[Recorded information — start]

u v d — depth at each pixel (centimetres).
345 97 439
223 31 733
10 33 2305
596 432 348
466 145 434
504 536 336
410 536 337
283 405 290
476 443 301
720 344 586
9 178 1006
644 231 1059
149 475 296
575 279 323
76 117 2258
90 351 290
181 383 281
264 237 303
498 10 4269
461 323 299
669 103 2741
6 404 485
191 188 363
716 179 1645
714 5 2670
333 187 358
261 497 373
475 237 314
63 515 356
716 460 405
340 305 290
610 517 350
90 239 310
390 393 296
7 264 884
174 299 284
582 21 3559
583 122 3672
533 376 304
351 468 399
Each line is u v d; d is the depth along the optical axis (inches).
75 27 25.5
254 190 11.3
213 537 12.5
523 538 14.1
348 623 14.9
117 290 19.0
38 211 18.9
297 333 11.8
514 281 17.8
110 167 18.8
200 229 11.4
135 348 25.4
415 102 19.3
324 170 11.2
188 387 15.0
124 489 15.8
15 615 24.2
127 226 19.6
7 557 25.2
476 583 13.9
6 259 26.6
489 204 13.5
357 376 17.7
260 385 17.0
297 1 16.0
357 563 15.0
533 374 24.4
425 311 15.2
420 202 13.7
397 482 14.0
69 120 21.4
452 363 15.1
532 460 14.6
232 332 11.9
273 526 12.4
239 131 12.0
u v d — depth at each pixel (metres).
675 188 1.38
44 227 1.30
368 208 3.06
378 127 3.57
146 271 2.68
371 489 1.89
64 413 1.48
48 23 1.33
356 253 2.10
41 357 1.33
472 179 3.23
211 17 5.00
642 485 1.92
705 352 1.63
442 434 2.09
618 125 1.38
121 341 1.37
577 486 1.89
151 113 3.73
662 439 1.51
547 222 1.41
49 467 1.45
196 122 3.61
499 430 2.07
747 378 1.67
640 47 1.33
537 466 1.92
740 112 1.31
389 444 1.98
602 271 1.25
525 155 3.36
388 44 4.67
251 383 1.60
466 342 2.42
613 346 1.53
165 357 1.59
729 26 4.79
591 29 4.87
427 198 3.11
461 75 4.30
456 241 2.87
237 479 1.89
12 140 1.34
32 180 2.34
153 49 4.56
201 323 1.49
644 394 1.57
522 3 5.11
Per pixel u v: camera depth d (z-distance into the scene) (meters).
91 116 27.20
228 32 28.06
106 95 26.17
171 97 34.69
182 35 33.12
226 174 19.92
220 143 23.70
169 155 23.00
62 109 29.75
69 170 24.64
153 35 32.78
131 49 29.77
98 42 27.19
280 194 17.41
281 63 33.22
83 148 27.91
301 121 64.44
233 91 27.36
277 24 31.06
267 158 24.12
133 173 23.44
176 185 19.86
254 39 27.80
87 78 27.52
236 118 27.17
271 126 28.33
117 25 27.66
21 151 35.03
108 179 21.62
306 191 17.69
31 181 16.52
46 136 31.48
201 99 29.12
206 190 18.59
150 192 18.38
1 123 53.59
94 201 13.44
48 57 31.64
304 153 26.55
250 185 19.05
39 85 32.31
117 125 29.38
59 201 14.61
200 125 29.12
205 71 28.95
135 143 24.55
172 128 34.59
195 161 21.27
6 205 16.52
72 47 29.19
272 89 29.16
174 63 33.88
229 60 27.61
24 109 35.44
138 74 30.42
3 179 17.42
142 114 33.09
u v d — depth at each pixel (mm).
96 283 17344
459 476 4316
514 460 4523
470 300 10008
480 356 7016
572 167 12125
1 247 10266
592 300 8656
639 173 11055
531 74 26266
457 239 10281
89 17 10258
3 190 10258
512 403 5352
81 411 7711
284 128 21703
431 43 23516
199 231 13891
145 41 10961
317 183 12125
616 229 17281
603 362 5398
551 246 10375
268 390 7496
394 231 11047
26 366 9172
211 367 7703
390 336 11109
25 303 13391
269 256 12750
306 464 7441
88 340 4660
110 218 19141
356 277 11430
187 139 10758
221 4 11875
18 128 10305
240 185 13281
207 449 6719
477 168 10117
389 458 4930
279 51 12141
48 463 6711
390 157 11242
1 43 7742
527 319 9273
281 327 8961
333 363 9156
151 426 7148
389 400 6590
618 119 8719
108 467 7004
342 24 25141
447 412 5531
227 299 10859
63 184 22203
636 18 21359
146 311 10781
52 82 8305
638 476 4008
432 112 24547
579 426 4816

[Recorded information — finish]

- _What the exercise asks_: Could you write out all the entries exactly as given?

- _Solution to this problem_:
u v d — depth at each pixel (centimetres).
345 97 439
223 31 733
10 33 2305
596 432 348
466 145 434
504 536 336
410 536 337
283 405 290
476 443 301
720 344 586
9 178 1006
644 231 1059
149 475 296
575 279 323
76 117 2258
90 351 290
181 383 281
264 237 303
498 10 4269
461 323 299
669 103 2741
6 404 485
191 188 363
716 179 1645
714 5 2670
333 187 358
261 497 373
475 237 314
63 515 356
716 460 405
340 305 290
610 517 350
90 239 310
390 393 296
7 264 884
174 299 284
582 21 3559
583 122 3672
533 376 304
351 468 399
Each line is u v d; d is the depth along the optical axis (inches).
75 27 25.5
254 190 11.3
213 537 12.5
523 538 14.1
348 623 14.9
117 290 19.0
38 211 18.9
297 333 11.8
514 281 17.8
110 167 18.8
200 229 11.4
135 348 25.4
415 102 19.3
324 170 11.2
188 387 15.0
124 489 15.8
15 615 24.2
127 226 19.6
7 557 25.2
476 583 13.9
6 259 26.6
489 204 13.5
357 376 17.7
260 385 17.0
297 1 16.0
357 563 15.0
533 374 24.4
425 311 15.2
420 202 13.7
397 482 14.0
69 120 21.4
452 363 15.1
532 460 14.6
232 332 11.9
273 526 12.4
239 131 12.0
u v d — depth at each pixel (metres).
675 188 1.38
44 227 1.30
368 208 3.06
378 127 3.57
146 271 2.68
371 489 1.89
64 413 1.48
48 23 1.33
356 253 2.10
41 357 1.33
472 179 3.23
211 17 5.00
642 485 1.92
705 352 1.63
442 434 2.09
618 125 1.38
121 341 1.37
577 486 1.89
151 113 3.73
662 439 1.51
547 222 1.41
49 467 1.45
196 122 3.61
499 430 2.07
747 378 1.67
640 47 1.33
537 466 1.92
740 112 1.31
389 444 1.98
602 271 1.25
525 155 3.36
388 44 4.67
251 383 1.60
466 342 2.42
613 346 1.53
165 357 1.59
729 26 4.79
591 29 4.87
427 198 3.11
461 75 4.30
456 241 2.87
237 479 1.89
12 140 1.34
32 180 2.34
153 49 4.56
201 323 1.49
644 394 1.57
522 3 5.11
Per pixel u v: camera depth d (z-distance into the scene) (meters).
91 116 27.20
228 32 28.06
106 95 26.17
171 97 34.69
182 35 33.12
226 174 19.92
220 143 23.70
169 155 23.00
62 109 29.75
69 170 24.64
153 35 32.78
131 49 29.77
98 42 27.19
280 194 17.41
281 63 33.22
83 148 27.91
301 121 64.44
233 91 27.36
277 24 31.06
267 158 24.12
133 173 23.44
176 185 19.86
254 39 27.80
87 78 27.52
236 118 27.17
271 126 28.33
117 25 27.66
21 151 35.03
108 179 21.62
306 191 17.69
31 181 16.52
46 136 31.48
201 99 29.12
206 190 18.59
150 192 18.38
1 123 53.59
94 201 13.44
48 57 31.64
304 153 26.55
250 185 19.05
39 85 32.31
117 125 29.38
59 201 14.61
200 125 29.12
205 71 28.95
135 143 24.55
172 128 34.59
195 161 21.27
6 205 16.52
72 47 29.19
272 89 29.16
174 63 33.88
229 60 27.61
24 109 35.44
138 74 30.42
3 179 17.42
142 114 33.09
u v d — depth at each pixel (mm).
96 283 17344
459 476 4316
514 460 4523
470 300 10008
480 356 7016
572 167 12125
1 247 10266
592 300 8656
639 173 11055
531 74 26266
457 239 10281
89 17 10258
3 190 10258
512 403 5352
81 411 7711
284 128 21703
431 43 23516
199 231 13891
145 41 10961
317 183 12125
616 229 17281
603 362 5398
551 246 10375
268 390 7496
394 231 11047
26 366 9172
211 367 7703
390 336 11109
25 303 13391
269 256 12750
306 464 7441
88 340 4660
110 218 19141
356 277 11430
187 139 10758
221 4 11875
18 128 10305
240 185 13281
207 449 6719
477 168 10117
389 458 4930
279 51 12141
48 463 6711
390 157 11242
1 43 7742
527 319 9273
281 327 8961
333 363 9156
151 426 7148
389 400 6590
618 119 8719
108 467 7004
342 24 25141
447 412 5531
227 299 10859
63 184 22203
636 18 21359
146 311 10781
52 82 8305
638 476 4008
432 112 24547
579 426 4816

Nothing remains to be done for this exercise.